# Query: Shape Chaos



## Glacialis (Feb 11, 2002)

For Chaos Blast, do you get to pick one attribute (range, damage, material) per -6 to the Spellcraft check, or the whole spell?


----------



## Morrus (Feb 11, 2002)

My reading of it is that the caster either controls the spell or doesn't - so it's an all or nothing thing.  But I'll let RangerWickett confirm that since he's the one who wrote it.


----------



## Glacialis (Feb 11, 2002)

Wellll...

Problem is, you roll randomly for range, effect/damage, method of damage. Being able to pick as you wish, with only a -6 to the Spellcraft check, is overly powerful IMHO. (waits for Ryan's reply)


----------



## RangerWickett (Feb 11, 2002)

I will admit my bad here.  I suppose that despite our best efforts, something slips through the cracks.  In playtest, no one ever brought up that problem, so I never put down explicitly what I was thinking.  I originally had Chaos Blast as a 3rd level spell, but I increased the spell level because of its versatility.

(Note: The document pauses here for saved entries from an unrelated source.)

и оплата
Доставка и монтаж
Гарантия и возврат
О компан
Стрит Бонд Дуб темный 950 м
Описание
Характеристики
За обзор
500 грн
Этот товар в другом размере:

The way I suggest you run it is that the -6 penalty should apply separately for each random attribute.  Thus, if you want a Sculptor of Chaos to cast specifically a (for instance) Ray of Bunnies that instill Fear in those struck, it would be a base of DC 13 for a 4th level spell.  Then you'd have a -18 penalty for controlling three separate traits, making the DC effectively 31.  

In general, it's not particularly useful to control the make-up of the spell, unless you're trying to hit, say, a red dragon with a blast of cold.  Your best bet is to just go for a -6 penalty and try to create a Cone.  A medium-range Cone is incredibly huge, but you have to succeed a Spellcraft check that's equivalent to casting a 7th level spell, which isn't too overpowered.  However, even at 9th level, you'd have a slight chance to be able to cast a cone of dispel magic, which would require an effective DC 25 to cast, but could prove incredibly useful.  It's uses like that which make it necessary to have each random trait be separate for the sake of Shape Chaos.

It's a great versatility spell, one that nearly any Sculptor of Chaos should take.  The Sculptor of Chaos was always my baby of a class, because it gives the player a huge range of options, if for nothing else than style's sake.

But back to the topic at hand, the official errata for Chaos Blast should state that, "Each of the three traits of Chaos Blast is considered separate for the sake of the Sculptor of Chaos ability Shape Chaos.  Thus to control shape and effect would incur a -12 penalty to the Spellcraft check for Fluid Magic (-6 for each attribute)."


----------



## Glacialis (Feb 11, 2002)

Dude, you KNOW my flaming cone of vorpal death bunnies will strike fear into every character who fails their Will save!

Those who make it will die laughing. It's a win/win situation.


----------